Vijai P. Sharma, Ph.D

In the 1960s, Dr. Frank Jones of Tufts University was conducting experiments to understand how people respond to fear and stress. In one of these experiments, Jones asked the participants to stand in comfortable position. When they became comfortable and relaxed, he startled them with a loud noise. He tested a thousand people in this manner and observed a consistent pattern in how they reacted to such an experience. They tightened their neck muscles, held their breath, and contracted their body, particularly their shoulders and backs. Jones called it a "startle stress response."

Today, it is common knowledge that most people react to fearful or stressful situations by stiffening their neck, holding their breath, and stiffening their body as if to protect themselves from an outside attack. The body becomes the armor and the shield while the mind becomes engaged in defending against the feared outcome.

When everyday tasks, work, and family life continually evoke tension, worries, and threat, then fear gets locked in our bodies. We begin to continually exhibit startle stress response; this response becomes even more pronounced as we begin to habitually worry about future and/or past problems. The startle stress response is insidious and occurs automatically outside our awareness. Most of us become aware of our stress only when we experience a full-blown attack of anxiety. Then we notice such symptoms as the sweaty palms, racing heart, and gasping for breath.

As a result, headache, neck pain, and stiff shoulders are a common complaint in society.

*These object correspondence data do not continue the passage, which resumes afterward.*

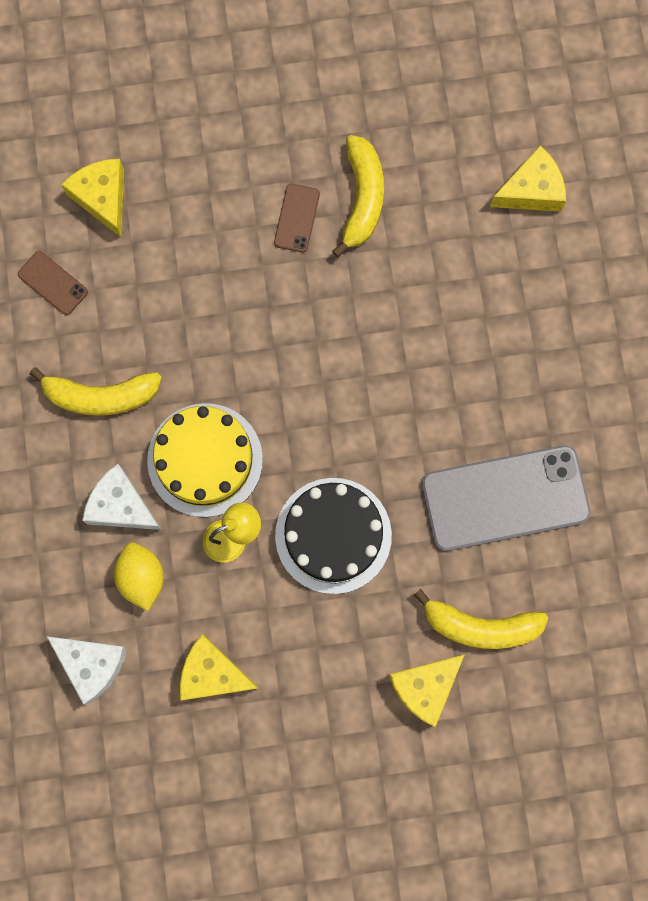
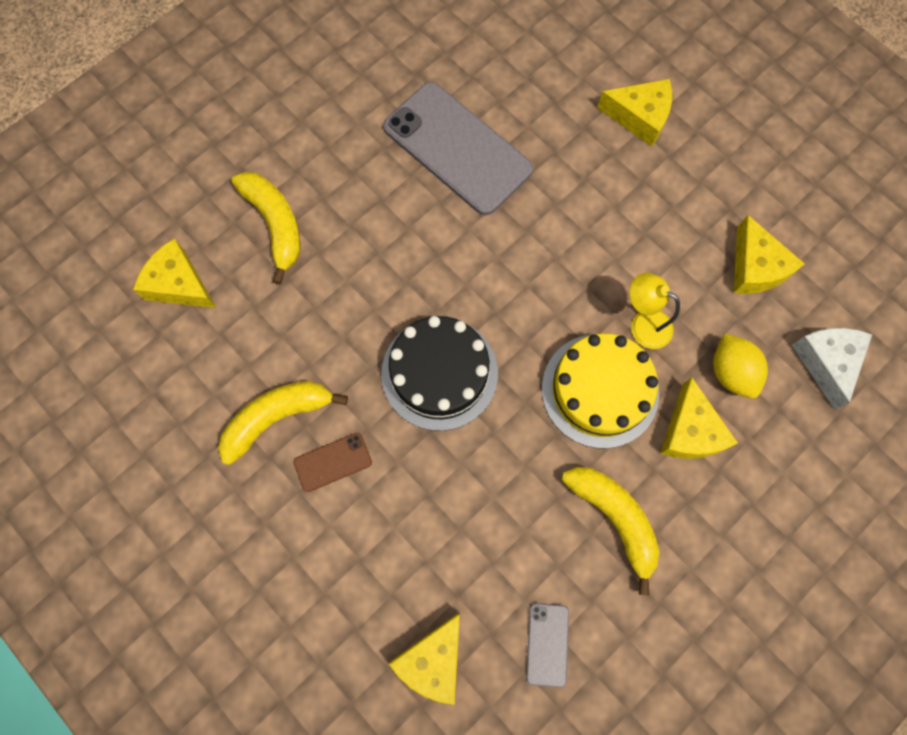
camera: 125 degrees left, 5 degrees down
brown phone [18,251,88,315] -> grey phone [526,603,569,688]
white cheese [82,464,162,530] -> yellow cheese [660,377,738,459]
yellow lemon [114,543,164,611] -> yellow lemon turned 60 degrees counterclockwise [713,333,768,398]
black cake [275,478,392,594] -> black cake moved to [381,316,498,431]
yellow banana [414,589,548,649] -> yellow banana moved to [231,172,300,284]

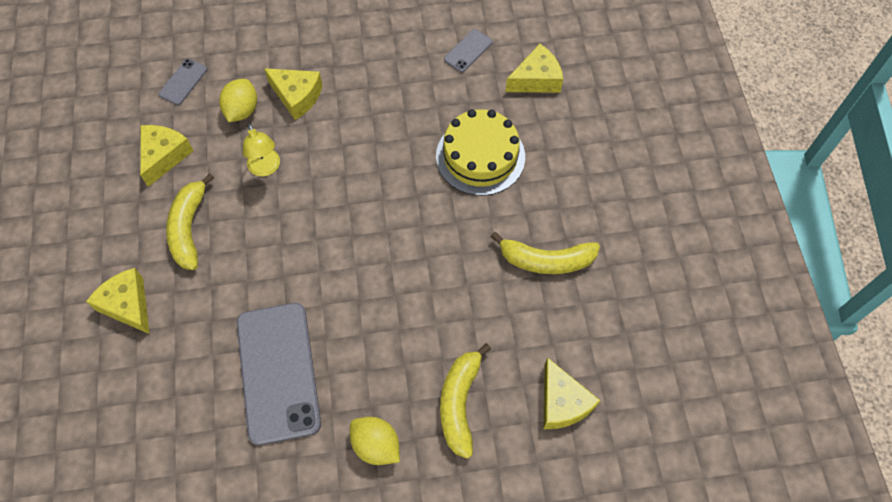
camera: 145 degrees left, 10 degrees down
brown phone [293,433,372,492] -> none
black cake [381,316,498,431] -> none
yellow cake [542,333,660,449] -> yellow cake moved to [436,109,525,196]
yellow banana [562,467,660,595] -> yellow banana moved to [166,173,214,270]
yellow cheese [660,377,738,459] -> yellow cheese turned 90 degrees clockwise [264,68,323,120]
white cheese [792,328,872,409] -> grey phone [158,59,207,105]
none -> yellow lemon [350,417,400,465]

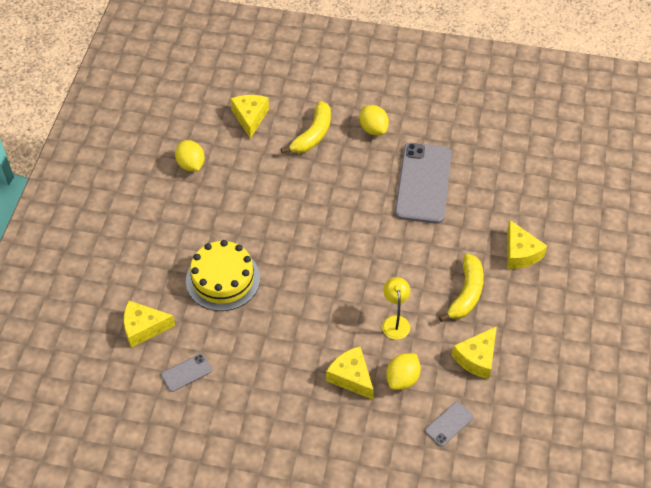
camera: 160 degrees left, 10 degrees down
yellow banana [491,232,600,274] -> none
none -> yellow lemon [175,140,205,172]

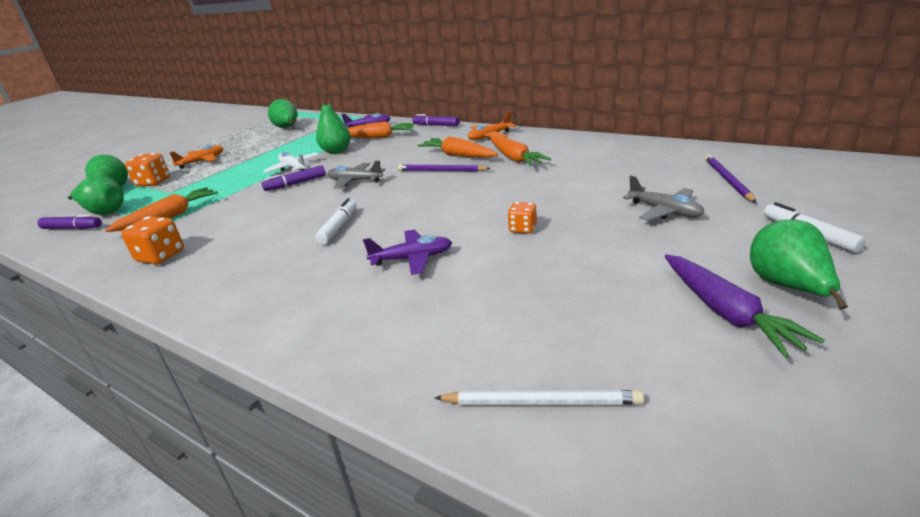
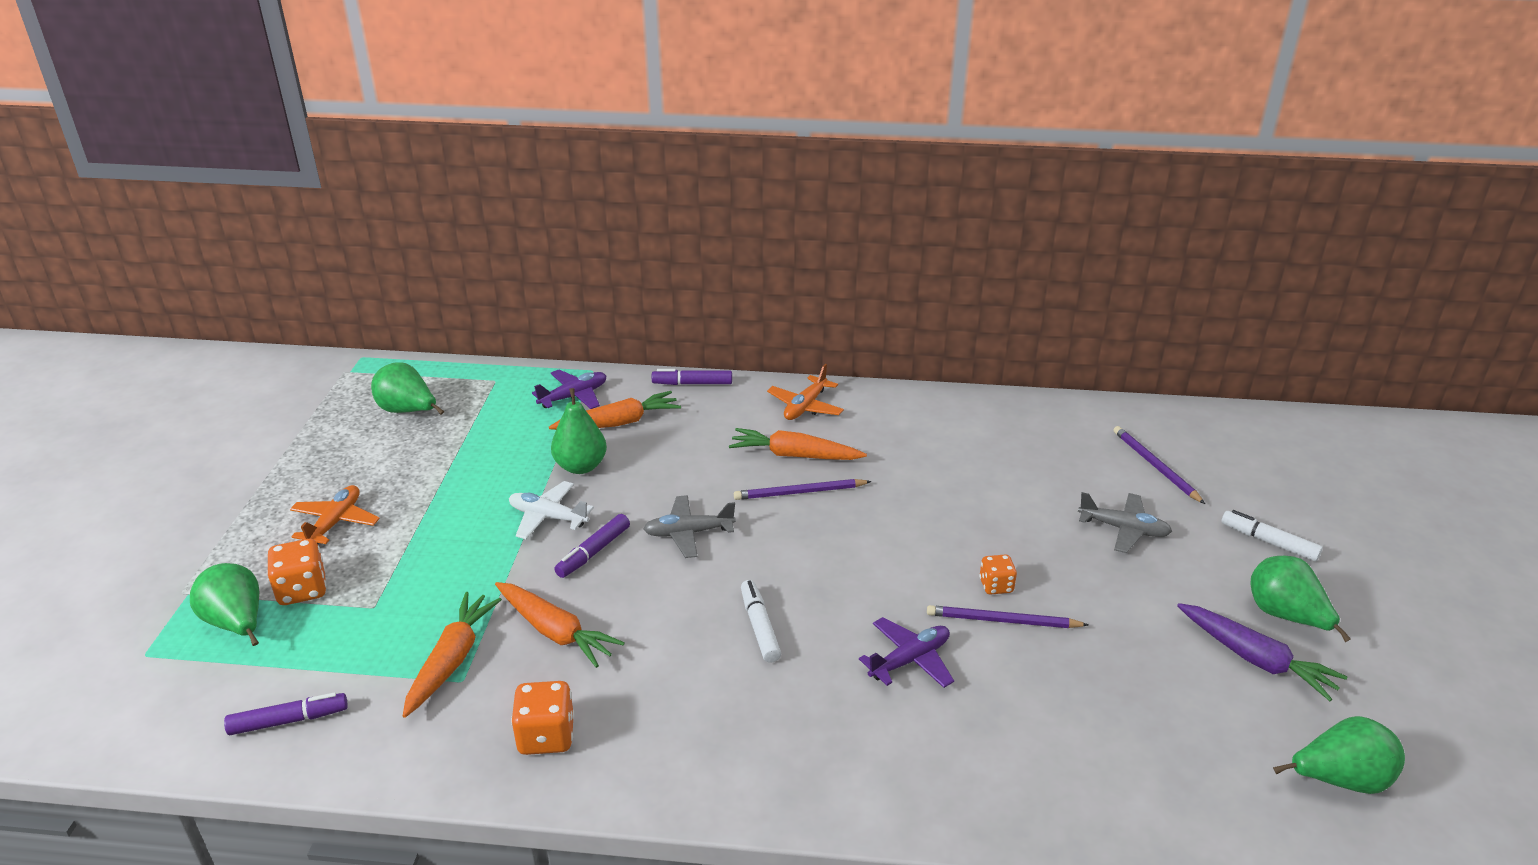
camera: 30 degrees left, 5 degrees up
green pear [68,175,124,215] -> green pear moved to [1273,716,1405,794]
white pencil [435,390,644,405] -> none
orange carrot [490,135,551,166] -> orange carrot moved to [495,582,625,668]
none -> purple pencil [927,605,1088,628]

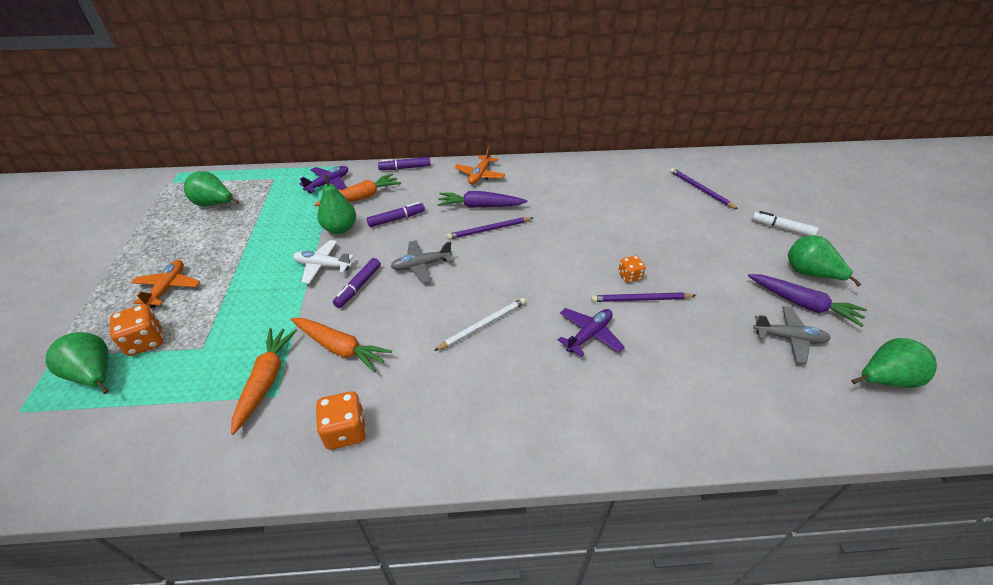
camera: 10 degrees left, 10 degrees up
purple marker [224,692,348,735] -> purple marker moved to [367,202,425,227]
orange carrot [729,428,867,460] -> purple carrot [437,191,527,208]
white marker [741,580,781,663] -> white pencil [434,298,526,351]
grey plane [1078,492,1172,553] -> grey plane moved to [753,306,831,364]

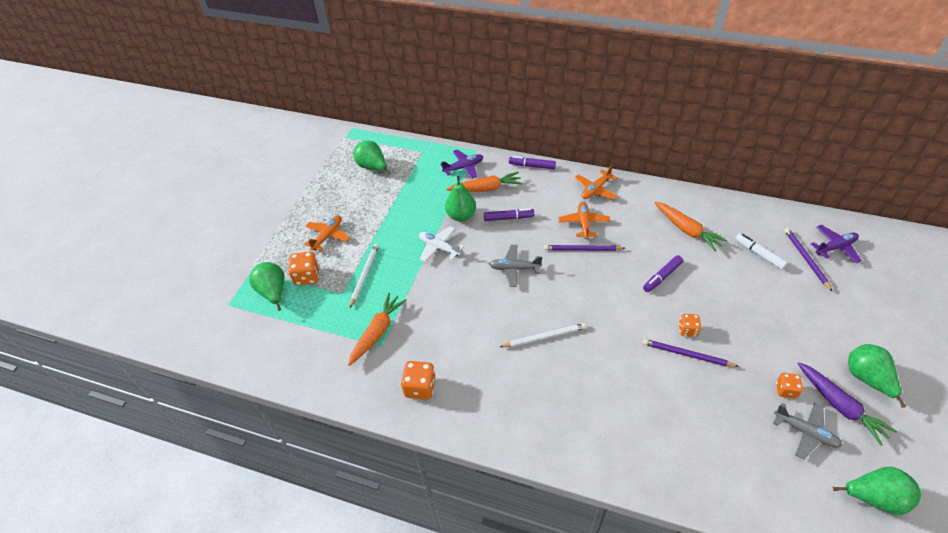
camera: 25 degrees right, 5 degrees up
orange carrot [291,318,392,373] -> orange carrot moved to [654,202,727,251]
purple marker [333,258,381,308] -> purple marker moved to [643,255,683,292]
purple carrot [437,191,527,208] -> orange plane [559,202,610,239]
purple plane [558,308,625,357] -> purple plane moved to [811,225,862,264]
white marker [752,211,818,236] -> white marker moved to [735,233,788,270]
none -> white pencil [350,244,379,308]
none -> orange dice [776,373,803,398]

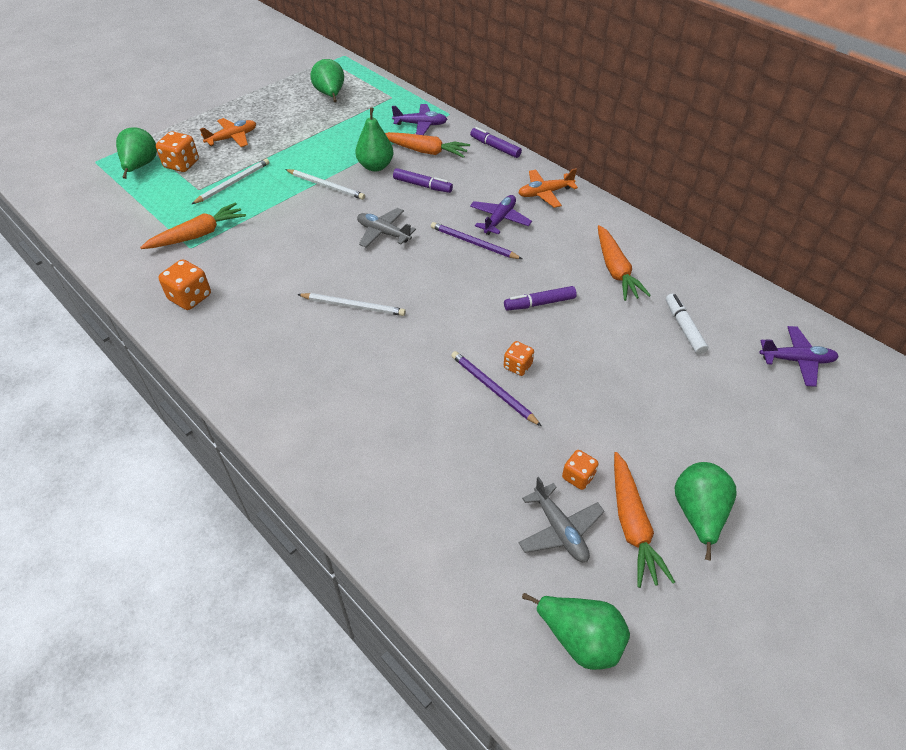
camera: 25 degrees right, 0 degrees up
white plane [419,226,464,262] -> white pencil [285,169,365,200]
orange plane [559,202,610,239] -> purple plane [470,195,532,235]
purple pencil [784,228,833,292] -> none
purple carrot [798,362,897,446] -> orange carrot [614,452,675,588]

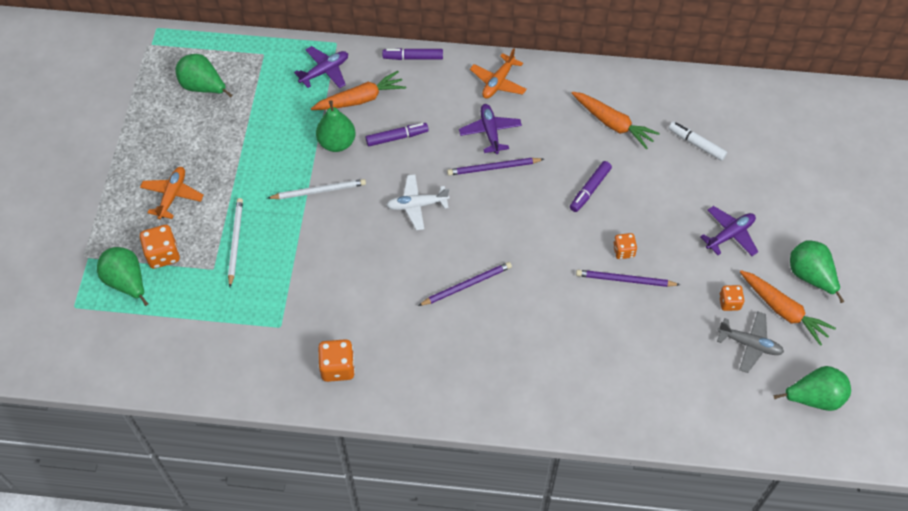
camera: 40 degrees left, 10 degrees up
orange carrot [140,203,246,249] -> none
white pencil [297,293,406,316] -> purple pencil [418,262,512,306]
grey plane [357,208,416,248] -> white plane [386,174,450,230]
purple plane [759,326,839,387] -> purple plane moved to [700,206,758,256]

Learn to recognize and release unnecessary patterns of tension. Become conscious and alert to this type of tension. Several times each day, scan the area of your body from tail bone to your upper back, neck, and the crown of your head. Draw an imaginary straight line through the entire upper body. Then imagine the entire upper body elongating as if it’s trying to reach up to the ceiling. This will help you to gradually break up the stress startle response.